About this task:
Starting at the first line of the data and ending at the line with "RegWriteW <= RegWriteM;", copy each line exactly. Include both of those lines, but no pictures.

(Electronic design automation data)
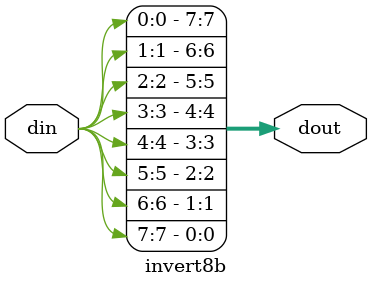
<source format=v>

module invert8b(
din,
dout
);
input [7:0] din;
output [7:0] dout;
//--------------------------
//--------------------------
wire [7:0] dout;
assign dout[7] = din[0];
assign dout[6] = din[1];
assign dout[5] = din[2];
assign dout[4] = din[3];
assign dout[3] = din[4];
assign dout[2] = din[5];
assign dout[1] = din[6];
assign dout[0] = din[7];
endmodule

</source>
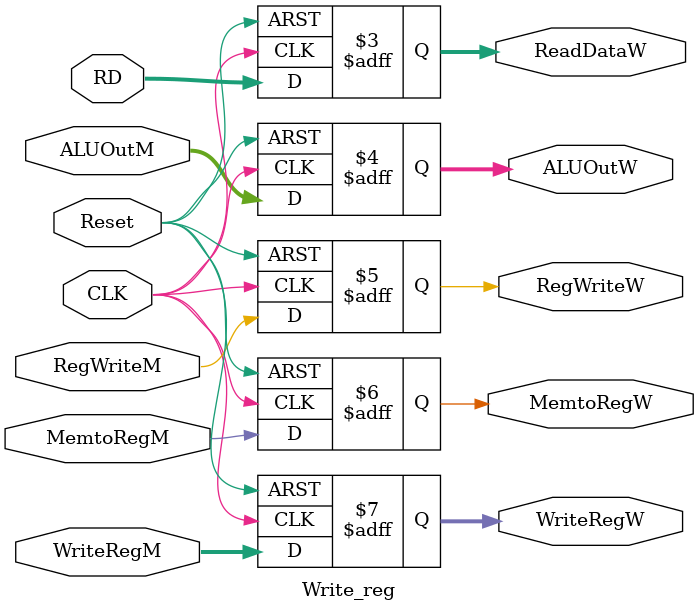
<source format=v>
module Write_reg (
    input       [31:0]        RD,
    input       [31:0]        ALUOutM,
    input                     RegWriteM,
    input                     MemtoRegM,
    input       [4:0]         WriteRegM,
    input                     CLK,
    input                     Reset,
    output reg  [31:0]        ReadDataW,
    output reg  [31:0]        ALUOutW,
    output reg                RegWriteW,
    output reg                MemtoRegW,
    output reg  [4:0]         WriteRegW             
);
always @ (posedge CLK or negedge Reset)
begin
    if(Reset==0)
    begin
   ReadDataW <= 32'b0;
    ALUOutW <= 32'b0;
    RegWriteW <= 1'b0;
    MemtoRegW <= 1'b0;
    WriteRegW <= 5'b0;
    end
    else
    begin
    ReadDataW <= RD;
    ALUOutW <= ALUOutM;
    RegWriteW <= RegWriteM;
    MemtoRegW <= MemtoRegM;
    WriteRegW <= WriteRegM;
    end


end 
endmodule
</source>
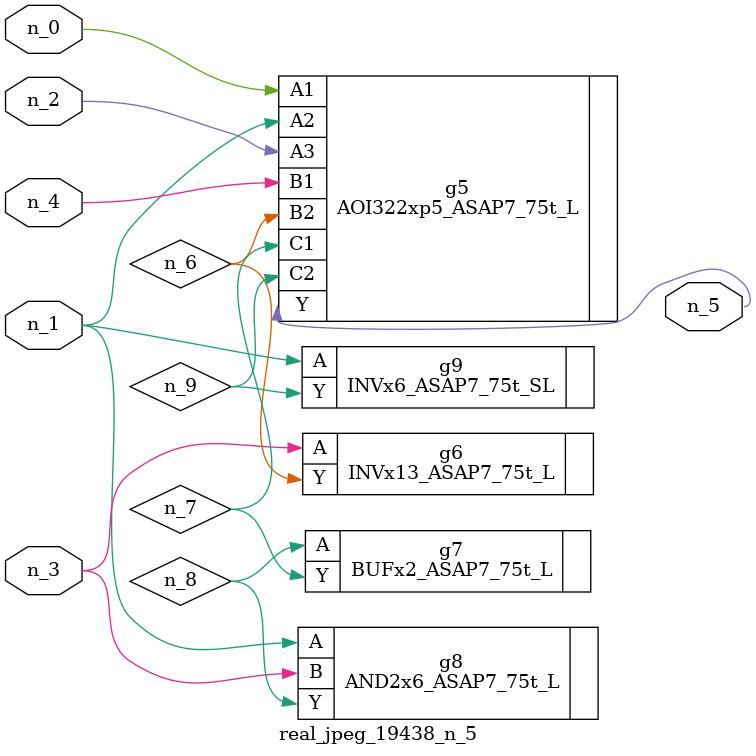
<source format=v>
module real_jpeg_19438_n_5 (n_4, n_0, n_1, n_2, n_3, n_5);

input n_4;
input n_0;
input n_1;
input n_2;
input n_3;

output n_5;

wire n_8;
wire n_6;
wire n_7;
wire n_9;

AOI322xp5_ASAP7_75t_L g5 ( 
.A1(n_0),
.A2(n_1),
.A3(n_2),
.B1(n_4),
.B2(n_6),
.C1(n_7),
.C2(n_9),
.Y(n_5)
);

AND2x6_ASAP7_75t_L g8 ( 
.A(n_1),
.B(n_3),
.Y(n_8)
);

INVx6_ASAP7_75t_SL g9 ( 
.A(n_1),
.Y(n_9)
);

INVx13_ASAP7_75t_L g6 ( 
.A(n_3),
.Y(n_6)
);

BUFx2_ASAP7_75t_L g7 ( 
.A(n_8),
.Y(n_7)
);


endmodule
</source>
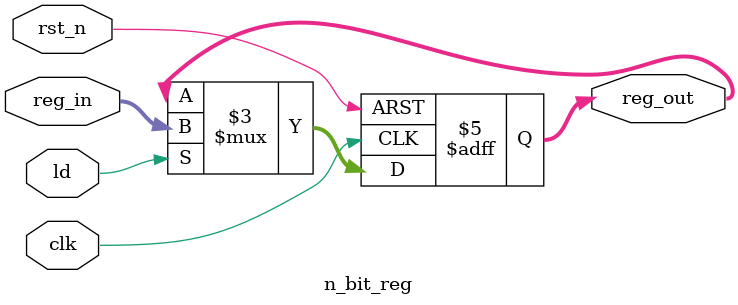
<source format=sv>
module n_bit_reg #(
  parameter N = 32
) (
  input      [N-1:0] reg_in,  //input register
  input              clk,     //clock signal
  input              ld,      //synchronous load signal 
  input              rst_n,   //asynchronous reset
  output reg [N-1:0] reg_out
);  //output register



  always @(posedge clk or negedge rst_n) begin

    if (!rst_n) reg_out <= 0;
    else if (ld) reg_out <= reg_in;
  end

endmodule

</source>
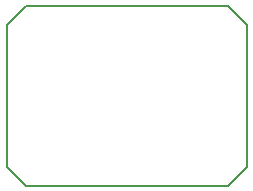
<source format=gko>
G04 DipTrace 2.4.0.2*
%IN3dBBLE.gko*%
%MOIN*%
%ADD11C,0.0055*%
%FSLAX44Y44*%
G04*
G70*
G90*
G75*
G01*
%LNBoardOutline*%
%LPD*%
X3937Y9307D2*
D11*
Y4567D1*
X4567Y3937D1*
X11299D1*
X11929Y4567D1*
Y9307D1*
X11299Y9937D1*
X4567D1*
X3937Y9307D1*
M02*

</source>
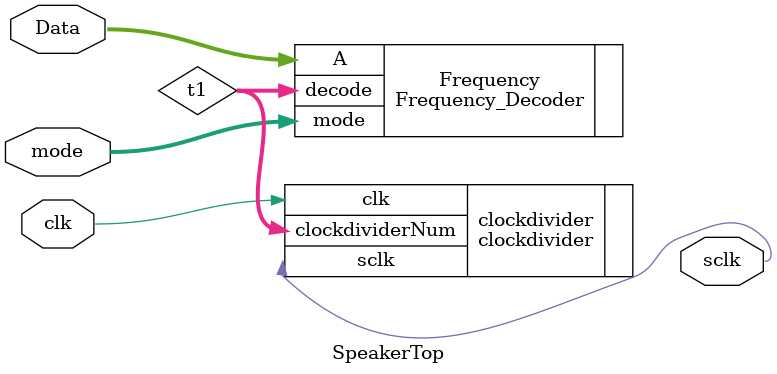
<source format=sv>
`timescale 1ns / 1ps


module SpeakerTop(
    input clk,
    input [7:0] Data,
    input [1:0] mode,
    output logic sclk
    );
    logic[19:0] t1; 
    
    Frequency_Decoder Frequency(.A(Data),.mode(mode),.decode(t1));  //Tells the clockDivider what to count to for what note
    clockdivider clockdivider (.clk(clk),.clockdividerNum(t1),.sclk(sclk));
endmodule

</source>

Answer to this task:
<source format=v>

module invert8b(
din,
dout
);
input [7:0] din;
output [7:0] dout;
//--------------------------
//--------------------------
wire [7:0] dout;
assign dout[7] = din[0];
assign dout[6] = din[1];
assign dout[5] = din[2];
assign dout[4] = din[3];
assign dout[3] = din[4];
assign dout[2] = din[5];
assign dout[1] = din[6];
assign dout[0] = din[7];
endmodule

</source>
<source format=v>
module Write_reg (
    input       [31:0]        RD,
    input       [31:0]        ALUOutM,
    input                     RegWriteM,
    input                     MemtoRegM,
    input       [4:0]         WriteRegM,
    input                     CLK,
    input                     Reset,
    output reg  [31:0]        ReadDataW,
    output reg  [31:0]        ALUOutW,
    output reg                RegWriteW,
    output reg                MemtoRegW,
    output reg  [4:0]         WriteRegW             
);
always @ (posedge CLK or negedge Reset)
begin
    if(Reset==0)
    begin
   ReadDataW <= 32'b0;
    ALUOutW <= 32'b0;
    RegWriteW <= 1'b0;
    MemtoRegW <= 1'b0;
    WriteRegW <= 5'b0;
    end
    else
    begin
    ReadDataW <= RD;
    ALUOutW <= ALUOutM;
    RegWriteW <= RegWriteM;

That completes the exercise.